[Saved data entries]
Content starts
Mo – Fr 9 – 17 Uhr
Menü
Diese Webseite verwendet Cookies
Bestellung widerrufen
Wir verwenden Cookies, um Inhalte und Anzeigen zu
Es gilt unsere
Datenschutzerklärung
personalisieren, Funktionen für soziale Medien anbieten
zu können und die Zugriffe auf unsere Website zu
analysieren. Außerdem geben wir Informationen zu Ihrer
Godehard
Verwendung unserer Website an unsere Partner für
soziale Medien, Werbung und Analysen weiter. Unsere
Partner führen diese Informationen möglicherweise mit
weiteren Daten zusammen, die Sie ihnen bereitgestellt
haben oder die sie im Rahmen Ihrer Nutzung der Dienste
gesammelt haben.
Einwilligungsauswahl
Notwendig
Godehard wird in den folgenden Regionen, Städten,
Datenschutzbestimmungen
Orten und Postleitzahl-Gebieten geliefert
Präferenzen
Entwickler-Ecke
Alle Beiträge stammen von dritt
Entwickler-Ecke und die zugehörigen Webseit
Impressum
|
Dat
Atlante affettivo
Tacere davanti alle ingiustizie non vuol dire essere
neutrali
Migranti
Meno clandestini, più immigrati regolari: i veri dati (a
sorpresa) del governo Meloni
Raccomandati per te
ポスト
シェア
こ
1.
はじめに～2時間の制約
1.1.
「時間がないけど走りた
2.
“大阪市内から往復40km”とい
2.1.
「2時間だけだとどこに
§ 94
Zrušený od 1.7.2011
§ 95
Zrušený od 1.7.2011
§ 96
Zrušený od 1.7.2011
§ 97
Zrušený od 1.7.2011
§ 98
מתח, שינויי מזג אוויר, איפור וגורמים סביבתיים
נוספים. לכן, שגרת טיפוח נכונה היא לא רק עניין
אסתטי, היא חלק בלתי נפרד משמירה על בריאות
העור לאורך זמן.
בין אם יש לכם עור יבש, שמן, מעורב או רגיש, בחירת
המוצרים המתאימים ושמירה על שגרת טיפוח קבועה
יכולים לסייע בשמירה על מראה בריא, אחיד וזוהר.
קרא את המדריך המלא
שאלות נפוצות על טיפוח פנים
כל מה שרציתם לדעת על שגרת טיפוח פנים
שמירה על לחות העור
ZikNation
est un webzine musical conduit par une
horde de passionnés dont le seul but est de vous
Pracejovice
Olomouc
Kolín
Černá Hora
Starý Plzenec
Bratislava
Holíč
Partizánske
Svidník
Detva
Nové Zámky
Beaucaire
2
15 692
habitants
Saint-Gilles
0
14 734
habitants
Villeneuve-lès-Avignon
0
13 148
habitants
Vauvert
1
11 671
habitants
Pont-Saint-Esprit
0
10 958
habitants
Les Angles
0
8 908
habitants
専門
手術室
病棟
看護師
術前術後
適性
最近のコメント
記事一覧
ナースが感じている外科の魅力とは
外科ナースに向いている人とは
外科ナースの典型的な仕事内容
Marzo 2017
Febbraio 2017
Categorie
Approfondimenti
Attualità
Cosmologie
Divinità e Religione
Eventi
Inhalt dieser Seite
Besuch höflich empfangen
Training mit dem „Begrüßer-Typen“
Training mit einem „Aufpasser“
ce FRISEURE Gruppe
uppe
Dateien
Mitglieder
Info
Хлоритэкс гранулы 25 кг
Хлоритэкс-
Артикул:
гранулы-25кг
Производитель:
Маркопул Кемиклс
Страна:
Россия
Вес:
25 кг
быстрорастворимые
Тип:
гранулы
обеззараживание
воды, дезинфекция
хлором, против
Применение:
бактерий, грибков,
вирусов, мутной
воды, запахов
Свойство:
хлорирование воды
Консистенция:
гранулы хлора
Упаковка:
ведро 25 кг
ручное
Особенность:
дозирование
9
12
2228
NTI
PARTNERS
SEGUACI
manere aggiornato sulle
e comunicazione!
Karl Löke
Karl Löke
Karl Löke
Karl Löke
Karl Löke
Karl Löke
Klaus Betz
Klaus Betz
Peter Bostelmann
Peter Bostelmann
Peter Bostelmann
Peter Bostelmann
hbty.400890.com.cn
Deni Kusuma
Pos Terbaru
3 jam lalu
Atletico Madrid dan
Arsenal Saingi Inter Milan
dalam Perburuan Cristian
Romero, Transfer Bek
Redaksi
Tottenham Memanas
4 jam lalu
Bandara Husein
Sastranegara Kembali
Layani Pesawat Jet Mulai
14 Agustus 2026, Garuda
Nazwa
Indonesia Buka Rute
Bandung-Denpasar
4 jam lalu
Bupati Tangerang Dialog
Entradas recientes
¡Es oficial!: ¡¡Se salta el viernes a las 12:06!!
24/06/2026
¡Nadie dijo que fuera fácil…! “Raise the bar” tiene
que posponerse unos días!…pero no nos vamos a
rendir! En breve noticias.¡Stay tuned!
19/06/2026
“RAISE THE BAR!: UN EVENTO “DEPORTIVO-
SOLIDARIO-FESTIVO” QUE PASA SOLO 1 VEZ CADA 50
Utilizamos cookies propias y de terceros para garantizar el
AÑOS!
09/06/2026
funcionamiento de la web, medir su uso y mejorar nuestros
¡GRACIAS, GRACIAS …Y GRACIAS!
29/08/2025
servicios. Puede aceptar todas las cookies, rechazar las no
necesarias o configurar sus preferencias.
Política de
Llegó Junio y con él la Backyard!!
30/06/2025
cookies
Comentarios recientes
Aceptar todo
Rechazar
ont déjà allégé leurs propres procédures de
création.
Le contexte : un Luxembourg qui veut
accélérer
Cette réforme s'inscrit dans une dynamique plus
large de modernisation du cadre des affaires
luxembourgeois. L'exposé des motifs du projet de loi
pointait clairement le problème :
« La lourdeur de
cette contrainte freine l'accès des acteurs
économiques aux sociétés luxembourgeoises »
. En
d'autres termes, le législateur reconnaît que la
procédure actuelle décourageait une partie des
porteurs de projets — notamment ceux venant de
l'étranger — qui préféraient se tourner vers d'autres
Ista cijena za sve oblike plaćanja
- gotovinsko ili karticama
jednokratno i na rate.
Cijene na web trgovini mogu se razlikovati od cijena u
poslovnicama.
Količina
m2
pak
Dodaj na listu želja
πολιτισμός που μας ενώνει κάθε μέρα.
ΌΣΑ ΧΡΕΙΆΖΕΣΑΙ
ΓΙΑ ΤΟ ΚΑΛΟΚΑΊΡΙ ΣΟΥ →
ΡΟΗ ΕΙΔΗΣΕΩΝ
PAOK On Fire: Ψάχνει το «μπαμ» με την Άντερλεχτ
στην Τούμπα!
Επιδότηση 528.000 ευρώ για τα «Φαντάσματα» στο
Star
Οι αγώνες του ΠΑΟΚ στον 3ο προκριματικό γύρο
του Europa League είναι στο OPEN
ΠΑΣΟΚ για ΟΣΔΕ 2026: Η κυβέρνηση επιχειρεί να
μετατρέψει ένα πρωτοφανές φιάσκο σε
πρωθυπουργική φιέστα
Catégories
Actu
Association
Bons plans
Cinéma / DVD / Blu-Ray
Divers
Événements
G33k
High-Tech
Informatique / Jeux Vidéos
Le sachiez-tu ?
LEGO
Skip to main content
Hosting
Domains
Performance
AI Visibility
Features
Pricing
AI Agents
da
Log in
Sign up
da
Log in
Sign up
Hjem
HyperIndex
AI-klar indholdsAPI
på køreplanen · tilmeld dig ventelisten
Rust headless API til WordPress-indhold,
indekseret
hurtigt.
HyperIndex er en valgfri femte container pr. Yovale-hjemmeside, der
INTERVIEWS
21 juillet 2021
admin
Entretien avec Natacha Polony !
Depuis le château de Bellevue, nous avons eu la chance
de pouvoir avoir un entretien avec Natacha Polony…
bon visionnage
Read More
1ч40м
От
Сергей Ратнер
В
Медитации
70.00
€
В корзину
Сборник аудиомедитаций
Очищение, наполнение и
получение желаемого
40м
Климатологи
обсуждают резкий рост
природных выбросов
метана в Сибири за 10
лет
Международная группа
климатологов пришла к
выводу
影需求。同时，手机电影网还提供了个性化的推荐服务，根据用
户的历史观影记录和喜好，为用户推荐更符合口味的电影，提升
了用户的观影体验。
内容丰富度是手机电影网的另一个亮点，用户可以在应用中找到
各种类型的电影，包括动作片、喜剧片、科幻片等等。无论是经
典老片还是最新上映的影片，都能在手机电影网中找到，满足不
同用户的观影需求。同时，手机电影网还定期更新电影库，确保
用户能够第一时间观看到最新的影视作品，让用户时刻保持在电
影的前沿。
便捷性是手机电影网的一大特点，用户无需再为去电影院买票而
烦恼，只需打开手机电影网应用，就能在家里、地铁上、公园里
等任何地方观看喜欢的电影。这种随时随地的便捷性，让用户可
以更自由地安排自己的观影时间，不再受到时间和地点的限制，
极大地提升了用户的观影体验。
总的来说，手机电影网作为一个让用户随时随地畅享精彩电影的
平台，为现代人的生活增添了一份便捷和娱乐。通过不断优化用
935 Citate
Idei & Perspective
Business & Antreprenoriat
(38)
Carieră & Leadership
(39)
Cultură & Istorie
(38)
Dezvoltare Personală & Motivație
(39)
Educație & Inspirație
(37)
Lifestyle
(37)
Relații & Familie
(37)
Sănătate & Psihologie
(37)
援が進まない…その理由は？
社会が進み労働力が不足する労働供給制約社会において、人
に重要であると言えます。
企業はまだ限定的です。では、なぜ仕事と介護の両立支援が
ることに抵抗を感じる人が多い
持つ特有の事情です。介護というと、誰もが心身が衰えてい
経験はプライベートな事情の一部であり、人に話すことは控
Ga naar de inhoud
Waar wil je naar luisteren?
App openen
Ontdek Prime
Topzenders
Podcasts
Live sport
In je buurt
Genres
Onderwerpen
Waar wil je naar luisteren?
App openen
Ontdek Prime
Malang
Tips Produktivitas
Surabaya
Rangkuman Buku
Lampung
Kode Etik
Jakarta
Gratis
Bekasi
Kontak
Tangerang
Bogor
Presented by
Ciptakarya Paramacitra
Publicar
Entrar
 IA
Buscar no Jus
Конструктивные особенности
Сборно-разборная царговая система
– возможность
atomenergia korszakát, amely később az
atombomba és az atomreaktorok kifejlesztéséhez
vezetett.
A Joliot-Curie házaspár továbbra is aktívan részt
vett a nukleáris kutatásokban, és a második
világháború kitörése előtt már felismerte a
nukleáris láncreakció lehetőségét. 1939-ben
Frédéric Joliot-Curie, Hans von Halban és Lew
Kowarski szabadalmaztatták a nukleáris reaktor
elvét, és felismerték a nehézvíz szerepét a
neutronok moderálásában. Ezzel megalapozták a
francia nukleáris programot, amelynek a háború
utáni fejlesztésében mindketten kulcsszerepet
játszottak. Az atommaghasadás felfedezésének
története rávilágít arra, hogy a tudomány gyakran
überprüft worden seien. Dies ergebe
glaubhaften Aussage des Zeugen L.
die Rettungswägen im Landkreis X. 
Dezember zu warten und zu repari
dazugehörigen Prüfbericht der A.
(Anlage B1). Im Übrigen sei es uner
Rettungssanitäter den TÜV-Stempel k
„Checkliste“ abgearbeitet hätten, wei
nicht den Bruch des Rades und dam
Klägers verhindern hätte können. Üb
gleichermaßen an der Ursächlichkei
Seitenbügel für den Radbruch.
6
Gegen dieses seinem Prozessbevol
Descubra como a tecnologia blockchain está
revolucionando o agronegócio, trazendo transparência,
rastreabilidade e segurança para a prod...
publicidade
Content ends
What needs to be done: The job here is to find each line above with the word "recientes" and copy it.

Written response:
Entradas recientes
Comentarios recientes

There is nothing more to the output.